(Plain-text engineering files)
____________
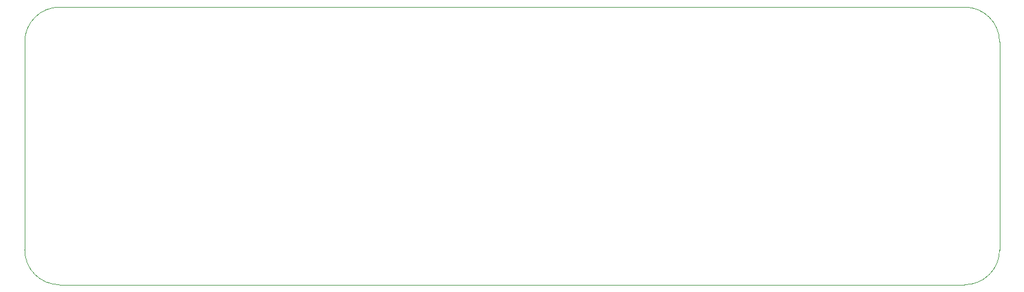
<source format=gbr>
%TF.GenerationSoftware,KiCad,Pcbnew,(6.0.4)*%
%TF.CreationDate,2022-10-21T15:48:57+02:00*%
%TF.ProjectId,projet_robot_ese,70726f6a-6574-45f7-926f-626f745f6573,rev?*%
%TF.SameCoordinates,Original*%
%TF.FileFunction,Profile,NP*%
%FSLAX46Y46*%
G04 Gerber Fmt 4.6, Leading zero omitted, Abs format (unit mm)*
G04 Created by KiCad (PCBNEW (6.0.4)) date 2022-10-21 15:48:57*
%MOMM*%
%LPD*%
G01*
G04 APERTURE LIST*
%TA.AperFunction,Profile*%
%ADD10C,0.100000*%
%TD*%
G04 APERTURE END LIST*
D10*
X100000000Y-115000000D02*
G75*
G03*
X105000000Y-120000000I5000000J0D01*
G01*
X240000000Y-85000000D02*
G75*
G03*
X235000000Y-80000000I-5000000J0D01*
G01*
X105000000Y-80000000D02*
G75*
G03*
X100000000Y-85000000I0J-5000000D01*
G01*
X100000000Y-85000000D02*
X100000000Y-115000000D01*
X235000000Y-80000000D02*
X105000000Y-80000000D01*
X235000000Y-120000000D02*
G75*
G03*
X240000000Y-115000000I0J5000000D01*
G01*
X105000000Y-120000000D02*
X235000000Y-120000000D01*
X240000000Y-115000000D02*
X240000000Y-85000000D01*
M02*

</source>
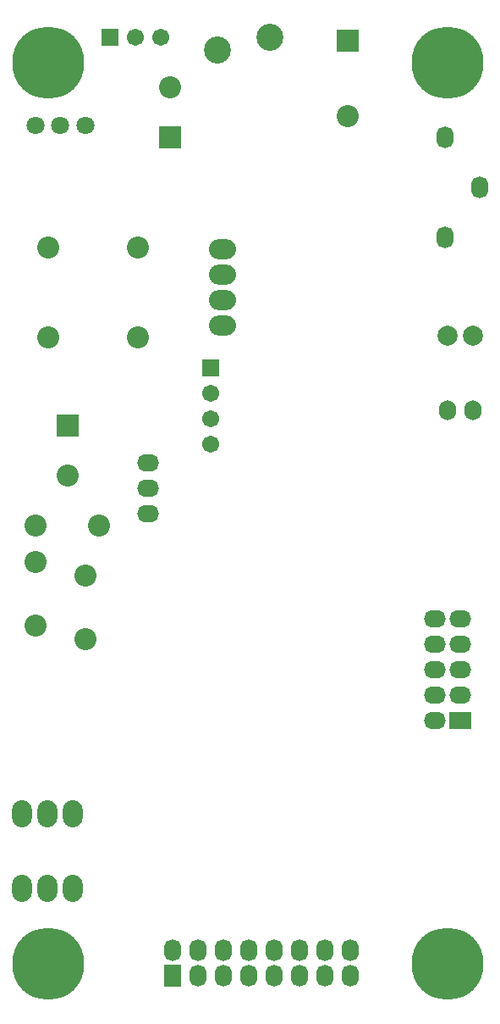
<source format=gbs>
G04*
G04 #@! TF.GenerationSoftware,Altium Limited,Altium Designer,18.0.12 (696)*
G04*
G04 Layer_Color=16711935*
%FSAX43Y43*%
%MOMM*%
G71*
G01*
G75*
%ADD35C,7.203*%
%ADD36R,2.203X2.203*%
%ADD37C,2.203*%
%ADD38O,2.203X1.703*%
%ADD39O,2.003X2.703*%
%ADD40O,2.703X2.003*%
%ADD41R,1.703X1.703*%
%ADD42C,1.703*%
%ADD43O,2.203X1.703*%
%ADD44R,2.203X1.703*%
%ADD45O,1.703X2.203*%
%ADD46R,1.703X2.203*%
%ADD47C,1.803*%
%ADD48R,1.703X1.703*%
%ADD49C,2.703*%
%ADD50O,1.703X2.003*%
%ADD51C,2.003*%
D35*
X0045000Y0095000D02*
D03*
X0005000D02*
D03*
Y0005000D02*
D03*
X0045000D02*
D03*
D36*
X0017250Y0087500D02*
D03*
X0007000Y0058750D02*
D03*
X0035000Y0097200D02*
D03*
D37*
X0017250Y0092500D02*
D03*
X0007000Y0053750D02*
D03*
X0005000Y0067500D02*
D03*
X0014000D02*
D03*
X0014000Y0076500D02*
D03*
X0005000Y0076500D02*
D03*
X0010100Y0048750D02*
D03*
X0003750D02*
D03*
Y0045100D02*
D03*
Y0038750D02*
D03*
X0008750Y0037400D02*
D03*
Y0043750D02*
D03*
X0035000Y0089600D02*
D03*
D38*
X0015000Y0049960D02*
D03*
Y0052500D02*
D03*
Y0055040D02*
D03*
D39*
X0004960Y0012500D02*
D03*
X0002420D02*
D03*
X0007500D02*
D03*
X0004960Y0020000D02*
D03*
X0002420D02*
D03*
X0007500D02*
D03*
D40*
X0022500Y0071290D02*
D03*
Y0073830D02*
D03*
Y0068750D02*
D03*
Y0076370D02*
D03*
D41*
X0021250Y0064500D02*
D03*
D42*
Y0061960D02*
D03*
Y0056880D02*
D03*
Y0059420D02*
D03*
X0016330Y0097500D02*
D03*
X0013790D02*
D03*
D43*
X0043710Y0034330D02*
D03*
X0046250Y0034330D02*
D03*
X0043710Y0031790D02*
D03*
X0046250D02*
D03*
X0043710Y0029250D02*
D03*
X0046250Y0036870D02*
D03*
X0043710D02*
D03*
X0046250Y0039410D02*
D03*
X0043710D02*
D03*
D44*
X0046250Y0029250D02*
D03*
D45*
X0035280Y0003750D02*
D03*
X0035280Y0006290D02*
D03*
X0032740D02*
D03*
Y0003750D02*
D03*
X0027660Y0006290D02*
D03*
Y0003750D02*
D03*
X0030200Y0006290D02*
D03*
Y0003750D02*
D03*
X0025120Y0006290D02*
D03*
Y0003750D02*
D03*
X0017500Y0006290D02*
D03*
X0020040Y0003750D02*
D03*
Y0006290D02*
D03*
X0022580Y0003750D02*
D03*
X0022580Y0006290D02*
D03*
X0044750Y0077500D02*
D03*
X0048250Y0082500D02*
D03*
X0044750Y0087500D02*
D03*
D46*
X0017500Y0003750D02*
D03*
D47*
X0003750Y0088750D02*
D03*
X0008750D02*
D03*
X0006250D02*
D03*
D48*
X0011250Y0097500D02*
D03*
D49*
X0022000Y0096250D02*
D03*
X0027250Y0097500D02*
D03*
D50*
X0045000Y0060250D02*
D03*
X0047500D02*
D03*
D51*
X0045000Y0067750D02*
D03*
X0047500D02*
D03*
M02*

</source>
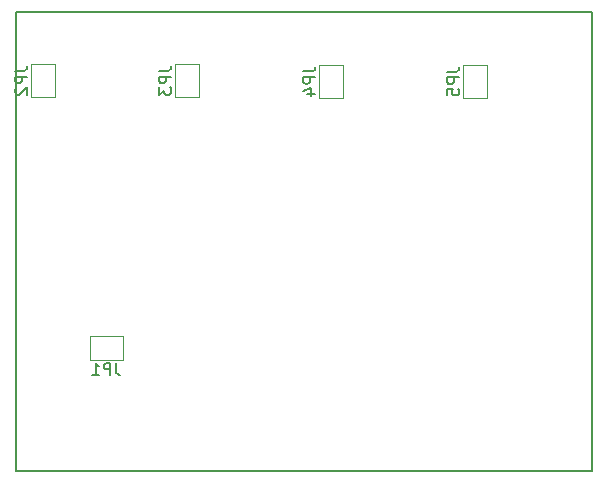
<source format=gbo>
G04 #@! TF.GenerationSoftware,KiCad,Pcbnew,(5.0.0-dirty)*
G04 #@! TF.CreationDate,2019-11-15T19:25:29+09:00*
G04 #@! TF.ProjectId,fake-fan-mk2,66616B652D66616E2D6D6B322E6B6963,rev?*
G04 #@! TF.SameCoordinates,Original*
G04 #@! TF.FileFunction,Legend,Bot*
G04 #@! TF.FilePolarity,Positive*
%FSLAX46Y46*%
G04 Gerber Fmt 4.6, Leading zero omitted, Abs format (unit mm)*
G04 Created by KiCad (PCBNEW (5.0.0-dirty)) date 11/15/19 19:25:29*
%MOMM*%
%LPD*%
G01*
G04 APERTURE LIST*
%ADD10C,0.200000*%
%ADD11C,0.120000*%
%ADD12C,0.150000*%
G04 APERTURE END LIST*
D10*
X14478000Y-53086000D02*
X14478000Y-14224000D01*
X63246000Y-53086000D02*
X14478000Y-53086000D01*
X63246000Y-14224000D02*
X63246000Y-53086000D01*
X14478000Y-14224000D02*
X63246000Y-14224000D01*
D11*
G04 #@! TO.C,JP1*
X20698000Y-43672000D02*
X23498000Y-43672000D01*
X23498000Y-43672000D02*
X23498000Y-41672000D01*
X23498000Y-41672000D02*
X20698000Y-41672000D01*
X20698000Y-41672000D02*
X20698000Y-43672000D01*
G04 #@! TO.C,JP2*
X17764000Y-18629000D02*
X15764000Y-18629000D01*
X17764000Y-21429000D02*
X17764000Y-18629000D01*
X15764000Y-21429000D02*
X17764000Y-21429000D01*
X15764000Y-18629000D02*
X15764000Y-21429000D01*
G04 #@! TO.C,JP3*
X27956000Y-18629000D02*
X27956000Y-21429000D01*
X27956000Y-21429000D02*
X29956000Y-21429000D01*
X29956000Y-21429000D02*
X29956000Y-18629000D01*
X29956000Y-18629000D02*
X27956000Y-18629000D01*
G04 #@! TO.C,JP4*
X42148000Y-18666000D02*
X40148000Y-18666000D01*
X42148000Y-21466000D02*
X42148000Y-18666000D01*
X40148000Y-21466000D02*
X42148000Y-21466000D01*
X40148000Y-18666000D02*
X40148000Y-21466000D01*
G04 #@! TO.C,JP5*
X54340000Y-18703000D02*
X52340000Y-18703000D01*
X54340000Y-21503000D02*
X54340000Y-18703000D01*
X52340000Y-21503000D02*
X54340000Y-21503000D01*
X52340000Y-18703000D02*
X52340000Y-21503000D01*
G04 #@! TD*
G04 #@! TO.C,JP1*
D12*
X22931333Y-43924380D02*
X22931333Y-44638666D01*
X22978952Y-44781523D01*
X23074190Y-44876761D01*
X23217047Y-44924380D01*
X23312285Y-44924380D01*
X22455142Y-44924380D02*
X22455142Y-43924380D01*
X22074190Y-43924380D01*
X21978952Y-43972000D01*
X21931333Y-44019619D01*
X21883714Y-44114857D01*
X21883714Y-44257714D01*
X21931333Y-44352952D01*
X21978952Y-44400571D01*
X22074190Y-44448190D01*
X22455142Y-44448190D01*
X20931333Y-44924380D02*
X21502761Y-44924380D01*
X21217047Y-44924380D02*
X21217047Y-43924380D01*
X21312285Y-44067238D01*
X21407523Y-44162476D01*
X21502761Y-44210095D01*
G04 #@! TO.C,JP2*
X14416380Y-19195666D02*
X15130666Y-19195666D01*
X15273523Y-19148047D01*
X15368761Y-19052809D01*
X15416380Y-18909952D01*
X15416380Y-18814714D01*
X15416380Y-19671857D02*
X14416380Y-19671857D01*
X14416380Y-20052809D01*
X14464000Y-20148047D01*
X14511619Y-20195666D01*
X14606857Y-20243285D01*
X14749714Y-20243285D01*
X14844952Y-20195666D01*
X14892571Y-20148047D01*
X14940190Y-20052809D01*
X14940190Y-19671857D01*
X14511619Y-20624238D02*
X14464000Y-20671857D01*
X14416380Y-20767095D01*
X14416380Y-21005190D01*
X14464000Y-21100428D01*
X14511619Y-21148047D01*
X14606857Y-21195666D01*
X14702095Y-21195666D01*
X14844952Y-21148047D01*
X15416380Y-20576619D01*
X15416380Y-21195666D01*
G04 #@! TO.C,JP3*
X26608380Y-19195666D02*
X27322666Y-19195666D01*
X27465523Y-19148047D01*
X27560761Y-19052809D01*
X27608380Y-18909952D01*
X27608380Y-18814714D01*
X27608380Y-19671857D02*
X26608380Y-19671857D01*
X26608380Y-20052809D01*
X26656000Y-20148047D01*
X26703619Y-20195666D01*
X26798857Y-20243285D01*
X26941714Y-20243285D01*
X27036952Y-20195666D01*
X27084571Y-20148047D01*
X27132190Y-20052809D01*
X27132190Y-19671857D01*
X26608380Y-20576619D02*
X26608380Y-21195666D01*
X26989333Y-20862333D01*
X26989333Y-21005190D01*
X27036952Y-21100428D01*
X27084571Y-21148047D01*
X27179809Y-21195666D01*
X27417904Y-21195666D01*
X27513142Y-21148047D01*
X27560761Y-21100428D01*
X27608380Y-21005190D01*
X27608380Y-20719476D01*
X27560761Y-20624238D01*
X27513142Y-20576619D01*
G04 #@! TO.C,JP4*
X38800380Y-19232666D02*
X39514666Y-19232666D01*
X39657523Y-19185047D01*
X39752761Y-19089809D01*
X39800380Y-18946952D01*
X39800380Y-18851714D01*
X39800380Y-19708857D02*
X38800380Y-19708857D01*
X38800380Y-20089809D01*
X38848000Y-20185047D01*
X38895619Y-20232666D01*
X38990857Y-20280285D01*
X39133714Y-20280285D01*
X39228952Y-20232666D01*
X39276571Y-20185047D01*
X39324190Y-20089809D01*
X39324190Y-19708857D01*
X39133714Y-21137428D02*
X39800380Y-21137428D01*
X38752761Y-20899333D02*
X39467047Y-20661238D01*
X39467047Y-21280285D01*
G04 #@! TO.C,JP5*
X50992380Y-19269666D02*
X51706666Y-19269666D01*
X51849523Y-19222047D01*
X51944761Y-19126809D01*
X51992380Y-18983952D01*
X51992380Y-18888714D01*
X51992380Y-19745857D02*
X50992380Y-19745857D01*
X50992380Y-20126809D01*
X51040000Y-20222047D01*
X51087619Y-20269666D01*
X51182857Y-20317285D01*
X51325714Y-20317285D01*
X51420952Y-20269666D01*
X51468571Y-20222047D01*
X51516190Y-20126809D01*
X51516190Y-19745857D01*
X50992380Y-21222047D02*
X50992380Y-20745857D01*
X51468571Y-20698238D01*
X51420952Y-20745857D01*
X51373333Y-20841095D01*
X51373333Y-21079190D01*
X51420952Y-21174428D01*
X51468571Y-21222047D01*
X51563809Y-21269666D01*
X51801904Y-21269666D01*
X51897142Y-21222047D01*
X51944761Y-21174428D01*
X51992380Y-21079190D01*
X51992380Y-20841095D01*
X51944761Y-20745857D01*
X51897142Y-20698238D01*
G04 #@! TD*
M02*

</source>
____________
* **WHAT YOU NEED TO DO**: An exact, complete copy of the lines above from the one with "X23498000Y-41672000D01*" through the one with "X40148000Y-18666000D01*" is the whole answer.

* **RESPONSE TO THIS EXERCISE**:
X23498000Y-41672000D01*
X23498000Y-41672000D02*
X20698000Y-41672000D01*
X20698000Y-41672000D02*
X20698000Y-43672000D01*
G04 #@! TO.C,JP2*
X17764000Y-18629000D02*
X15764000Y-18629000D01*
X17764000Y-21429000D02*
X17764000Y-18629000D01*
X15764000Y-21429000D02*
X17764000Y-21429000D01*
X15764000Y-18629000D02*
X15764000Y-21429000D01*
G04 #@! TO.C,JP3*
X27956000Y-18629000D02*
X27956000Y-21429000D01*
X27956000Y-21429000D02*
X29956000Y-21429000D01*
X29956000Y-21429000D02*
X29956000Y-18629000D01*
X29956000Y-18629000D02*
X27956000Y-18629000D01*
G04 #@! TO.C,JP4*
X42148000Y-18666000D02*
X40148000Y-18666000D01*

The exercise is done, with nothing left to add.